Using Threat Intelligence for Detection

The techniques above detect malicious behavior patterns. Threat intelligence takes a different approach: it identifies known malicious infrastructure by reputation, allowing you to flag or block connections before malicious behavior even occurs.

Check IPs from your logs against WAYSCloud

#!/bin/bash
# Extract unique IPs from auth.log and check against threat intelligence

grep "Failed password" /var/log/auth.log \
  | awk '{print $(NF-3)}' | sort -u | while read ip; do

    result=$(curl -s "https://ip.wayscloud.services/api/v1/ip/$ip")
    score=$(echo "$result" | jq -r '.intelligence_data.threat_score // 0')
    risk=$(echo "$result" | jq -r '.intelligence_data.risk_level // "unknown"')

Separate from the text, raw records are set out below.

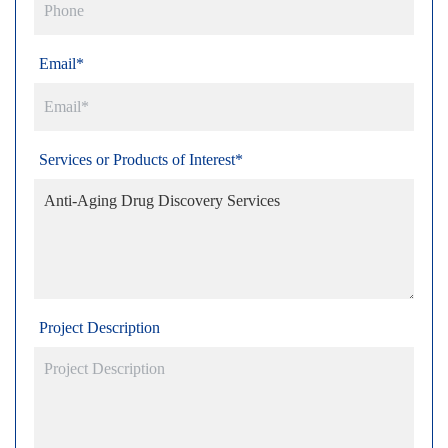
Email*
Services or Products of Interest*
Project Description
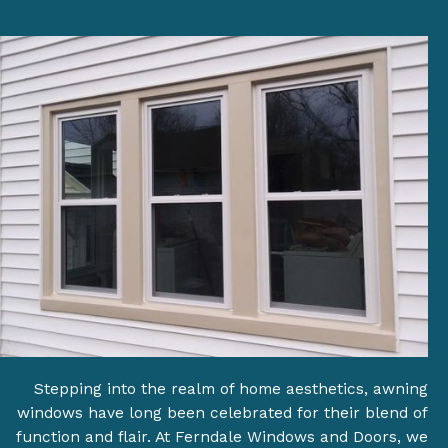
Stepping into the realm of home aesthetics, awning
windows have long been celebrated for their blend of
function and flair. At Ferndale Windows and Doors, we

    if [ "$score" != "0" ] && [ "$score" != "null" ]; then
        echo "THREAT: $ip (score: $score, risk: $risk)"
    fi

    sleep 0.5  # Respect rate limits
done

SIEM integration

For organizations running a SIEM (Splunk, Elastic SIEM, QRadar, or similar), WAYSCloud threat intelligence can be integrated as an enrichment source. When security events are ingested, the SIEM looks up the source IP against the threat intelligence feed. This turns a generic "failed login from 185.220.101.1" into "failed login from a CRITICAL-risk IP with 47 reports for SSH brute force across 4 independent sources" — dramatically accelerating analyst triage.

ASN-Level Analysis

Individual IP analysis is important, but patterns often emerge at the network level. Certain hosting providers and autonomous systems have disproportionately high rates of malicious traffic. Understanding these patterns helps you make informed decisions about network-level blocking or enhanced monitoring.

WAYSCloud tracks threat activity by ASN (Autonomous System Number), allowing you to identify hosting providers with high abuse rates. If 20% of your failed login attempts come from a single cloud hosting provider known for tolerating abuse, you might choose to rate-limit or challenge all traffic from that ASN rather than blocking individual IPs one at a time.

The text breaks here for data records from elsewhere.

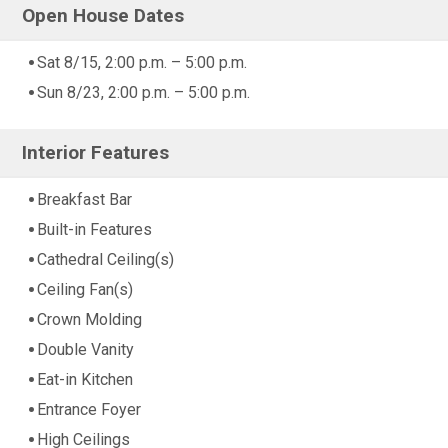
Open House Dates
Sat 8/15, 2:00 p.m. – 5:00 p.m.
Sun 8/23, 2:00 p.m. – 5:00 p.m.
Interior Features
Breakfast Bar
Built-in Features
Cathedral Ceiling(s)
Ceiling Fan(s)
Crown Molding
Double Vanity
Eat-in Kitchen
Entrance Foyer
High Ceilings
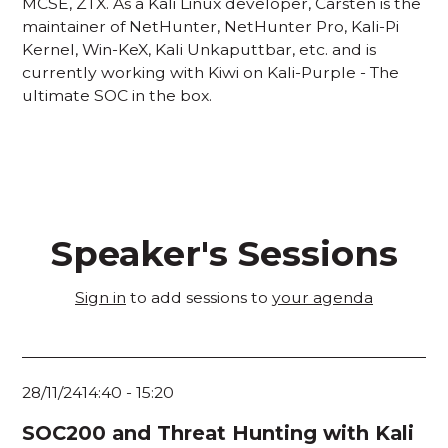
MCSE, ZTX. As a Kali Linux developer, Carsten is the
maintainer of NetHunter, NetHunter Pro, Kali-Pi
Kernel, Win-KeX, Kali Unkaputtbar, etc. and is
currently working with Kiwi on Kali-Purple - The
ultimate SOC in the box.
Speaker's Sessions
Sign in
to add sessions to
your agenda
28/11/24
14:40
-
15:20
SOC200 and Threat Hunting with Kali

The ASN threat ranking page shows the autonomous systems with the most malicious IPs in the WAYSCloud database. Use the ASN intelligence page to drill into specific networks and see their threat profile over time.

Country-Level Patterns

Geographic analysis of your traffic reveals patterns that may warrant network-level controls. If your service operates exclusively in the Nordic region but 40% of your failed authentication attempts come from a few specific countries, geo-blocking or geo-rate-limiting those sources can reduce your attack surface significantly.

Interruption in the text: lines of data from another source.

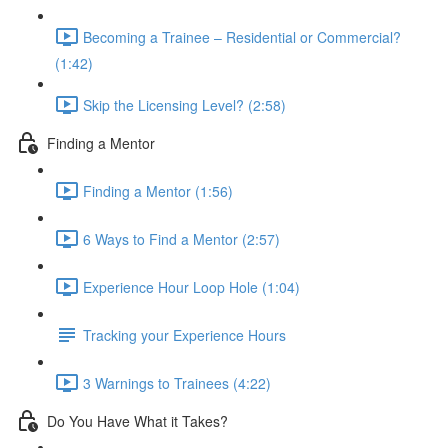
Becoming a Trainee – Residential or Commercial?
(1:42)
Skip the Licensing Level? (2:58)
Finding a Mentor
Finding a Mentor (1:56)
6 Ways to Find a Mentor (2:57)
Experience Hour Loop Hole (1:04)
Tracking your Experience Hours
3 Warnings to Trainees (4:22)
Do You Have What it Takes?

Important caveats: VPNs and cloud providers mean that geographic origin is not always the true source. Blocking entire countries affects legitimate travelers and expats. Use country-level analysis as one input to your security posture, not the sole determinant. Rate limiting by country (allowing some traffic but slowing down bulk requests) is often a better approach than hard blocking.

Explore country-level threat data on the country risk trends page, which tracks how threat activity from each country changes over time.

Building a Detection Pipeline

Effective threat detection is not about any single tool — it's about building a pipeline that combines multiple detection methods. A practical pipeline for a small-to-medium server looks like this:

1. Layer 1: Proactive blocking — Pre-block known malicious IPs using threat intelligence feeds (WAYSCloud API, run every 15 minutes via cron)
2. Layer 2: Automated response — fail2ban for immediate banning of brute force attempts detected in real-time logs
3. Layer 3: Pattern detection — Wazuh or OSSEC for host-level intrusion detection and correlation
4. Layer 4: Network monitoring — Suricata for signature-based detection of known exploits and malware communications
5. Layer 5: Manual investigation — Daily review of aggregated alerts, enriched with threat intelligence for analyst triage

Each layer catches threats that others miss. Proactive blocking prevents known attackers from reaching your services. Automated response handles new attackers within minutes. Pattern detection finds slow, distributed attacks. Network monitoring catches exploits and malware. Manual investigation provides the context that automated systems can't.